Bungalow, a real estate start-up, has arrived in Philadelphia with a business model that could have been cribbed from MTV’s The Real World, casting young strangers as housemates one city at a time.
The San Francisco-based company, which officially began its Philadelphia operations Thursday, leases private homes from their owners for years at a time so it can rent those dwellings out by the room.
Bungalow chief executive Andrew Collins said the company offers a homier, less costly alternative to the “co-living” projects that are popping up in desirable neighborhoods in Philadelphia and beyond to house those who can’t — or don’t want to — afford a full-blown home of their own.
He compared his approach to that of co-working operators such as WeWork, which manage space that they rent from commercial landlords for sublease to shorter-term office users.
“Folks are fed up at having to put half of their paychecks toward rent,” Collins said this week. “We can really offer a great service where you don’t need to sacrifice to live in amazing neighborhoods.”
Susan Wachter, a real estate professor at the University of Pennsylvania’s Wharton School, said she sees Bungalow’s approach as a modern version of the rental-agent businesses that have long matched tenants with homes.
But by putting large numbers of properties under its direct management and using an online portal to fill each home to capacity, it can operate more efficiently and profitably than a traditional broker, Wachter said.
“It’s different because it’s linking to the internet and the shared economy," she said. “It’s Wall Street taking single-family homes and renting them out as multifamily."
Bungalow started about two years ago and has concentrated largely on markets where high housing costs make home-sharing especially attractive, such as the San Francisco Bay Area, Los Angeles, Boston, New York and Washington, D.C.
It’s beginning in Philadelphia with a portfolio of 13 three-bedroom properties, mostly rowhouses, in Center City and surrounding neighborhoods including Northern Liberties, Bella Vista, and Point Breeze. It plans to more than triple its leases with city homeowners by year’s end.
Rooms in the city range from $650 a month in Point Breeze to $970 a month near Washington Square, according to its website.
Bungalow performs background checks on prospective tenants and outfits homes that it manages with furniture, internet connections, big TVs and other appliances. It also holds citywide gatherings for residents of its properties.
Tenants typically must commit to leases of at least four months but are permitted to transfer into other homes under the company’s management, including ones in other cities, without penalty.
Collins said Bungalow pitches itself to the same base of transient young professionals targeted by operators of co-living apartments, such as those recently announcing projects in Fishtown and Northern Liberties.
But it can house that population more cost effectively, because its approach doesn’t require expensive new construction, he said. As a result, the company has been able to draw conservatively from the $14 million in venture capital it raised last year, fueling its expansion largely with funds from its operations, Collins said.

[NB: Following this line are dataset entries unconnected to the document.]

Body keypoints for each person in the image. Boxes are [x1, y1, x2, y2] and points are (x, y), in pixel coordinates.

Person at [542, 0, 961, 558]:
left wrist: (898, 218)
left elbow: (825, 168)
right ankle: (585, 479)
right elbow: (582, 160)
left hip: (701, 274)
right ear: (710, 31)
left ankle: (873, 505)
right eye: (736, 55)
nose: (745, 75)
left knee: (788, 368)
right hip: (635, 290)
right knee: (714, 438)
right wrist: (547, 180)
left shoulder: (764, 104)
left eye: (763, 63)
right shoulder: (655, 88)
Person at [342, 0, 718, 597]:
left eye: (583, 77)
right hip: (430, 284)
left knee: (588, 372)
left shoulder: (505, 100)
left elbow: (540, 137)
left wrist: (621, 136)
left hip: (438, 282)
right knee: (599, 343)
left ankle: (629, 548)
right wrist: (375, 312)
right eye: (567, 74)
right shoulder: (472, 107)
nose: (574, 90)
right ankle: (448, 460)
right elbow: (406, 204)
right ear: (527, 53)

Bungalow started out renting properties from homeowners with more space than they needed, such as empty-nesters who have downsized into smaller apartments, but now works with a growing contingent of investors who buy houses specifically for his company to lease and manage, he said.

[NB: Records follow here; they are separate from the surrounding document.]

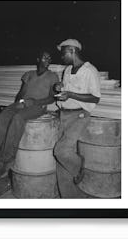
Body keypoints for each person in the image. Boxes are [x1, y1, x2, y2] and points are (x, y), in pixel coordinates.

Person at [0, 50, 59, 179]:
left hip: (38, 106)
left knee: (17, 118)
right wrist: (17, 104)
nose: (48, 60)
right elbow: (21, 93)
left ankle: (6, 160)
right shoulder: (29, 74)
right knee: (0, 118)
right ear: (38, 59)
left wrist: (34, 102)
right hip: (23, 103)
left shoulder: (52, 76)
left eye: (49, 58)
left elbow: (52, 98)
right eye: (45, 57)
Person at [53, 39, 101, 198]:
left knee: (61, 151)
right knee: (61, 164)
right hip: (64, 114)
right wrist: (59, 87)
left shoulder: (89, 70)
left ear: (72, 51)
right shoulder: (67, 70)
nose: (61, 57)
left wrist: (71, 94)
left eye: (63, 53)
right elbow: (66, 90)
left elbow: (95, 98)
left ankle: (79, 164)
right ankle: (70, 199)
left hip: (80, 115)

“You have multiple bedrooms that are just sitting there empty, and so it’s underutilized space,” Collins said. “We’re really able to better utilize that space.”
Kevin Gillen, senior research fellow at Drexel University’s Lindy Institute for Urban Innovation, said it’s unclear how the company will fare in Philadelphia, where housing costs are low compared with cities where Bungalow already operates.

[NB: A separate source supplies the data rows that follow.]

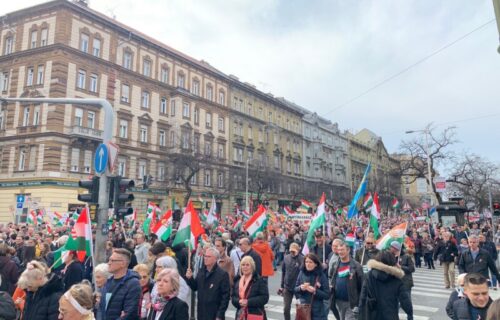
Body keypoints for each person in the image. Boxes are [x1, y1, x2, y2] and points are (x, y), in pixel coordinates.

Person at [358, 250, 413, 320]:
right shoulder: (397, 279)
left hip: (372, 314)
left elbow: (363, 297)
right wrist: (410, 314)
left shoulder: (369, 275)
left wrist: (360, 314)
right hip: (390, 314)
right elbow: (405, 300)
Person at [186, 246, 230, 320]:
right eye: (205, 256)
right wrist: (190, 278)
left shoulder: (222, 274)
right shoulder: (201, 271)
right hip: (201, 312)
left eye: (208, 256)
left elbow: (225, 297)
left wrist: (220, 315)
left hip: (214, 313)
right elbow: (195, 287)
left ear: (215, 259)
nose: (205, 258)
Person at [98, 248, 141, 320]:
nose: (109, 263)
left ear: (123, 263)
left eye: (112, 260)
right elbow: (100, 308)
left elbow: (129, 313)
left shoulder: (133, 284)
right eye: (109, 260)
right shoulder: (108, 282)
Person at [330, 242, 363, 320]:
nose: (340, 252)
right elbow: (331, 278)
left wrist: (359, 302)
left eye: (342, 250)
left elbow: (362, 285)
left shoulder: (356, 266)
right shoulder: (335, 264)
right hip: (338, 301)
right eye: (339, 250)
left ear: (348, 250)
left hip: (351, 302)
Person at [294, 253, 330, 320]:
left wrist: (315, 291)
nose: (308, 264)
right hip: (304, 308)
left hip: (318, 311)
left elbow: (327, 295)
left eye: (310, 262)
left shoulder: (321, 275)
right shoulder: (302, 273)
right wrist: (300, 288)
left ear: (315, 264)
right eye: (306, 262)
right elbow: (295, 289)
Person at [280, 242, 304, 320]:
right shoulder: (286, 258)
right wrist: (282, 286)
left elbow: (303, 269)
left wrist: (298, 257)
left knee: (300, 309)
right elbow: (283, 272)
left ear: (298, 250)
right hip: (287, 287)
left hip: (298, 288)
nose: (292, 252)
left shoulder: (302, 258)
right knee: (286, 308)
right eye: (291, 251)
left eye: (294, 251)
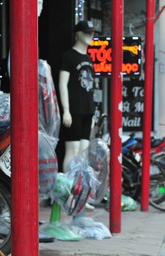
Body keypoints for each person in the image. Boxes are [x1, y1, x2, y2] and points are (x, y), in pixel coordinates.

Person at [58, 20, 96, 172]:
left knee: (83, 150)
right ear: (78, 34)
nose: (90, 36)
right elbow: (62, 84)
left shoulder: (89, 59)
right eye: (87, 33)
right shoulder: (69, 57)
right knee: (72, 150)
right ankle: (68, 185)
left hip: (88, 110)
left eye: (92, 33)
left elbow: (91, 86)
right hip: (74, 110)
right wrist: (66, 110)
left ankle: (80, 186)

Although it could gain a foothold in Center City, where rents really are high, or in such neighborhoods as Fishtown, Northern Liberties and Kensington, which appeal to young singles who might prefer the company of housemates, Gillen said he’s "skeptical that it could succeed on a citywide basis.”
“If housing is affordable, you don’t need to share a unit,” he said. "And, if you’re married, with kids, or just older, then chances are you don’t want to share a dwelling with a bunch of strangers.”
Bungalow also may be limited by Philadelphia’s zoning code, which generally prohibits homes from being shared by more than three occupants who are not related, said Peter Kelsen, a lawyer specializing in land-use law at Blank Rome LP.
While its listings in other cities offer space in houses with as many as nine bedrooms, all of the properties it has under lease in Philadelphia so far are three-bedroom homes.
Bungalow may "have figured out that this number issue could be a problem, " Kelsen said.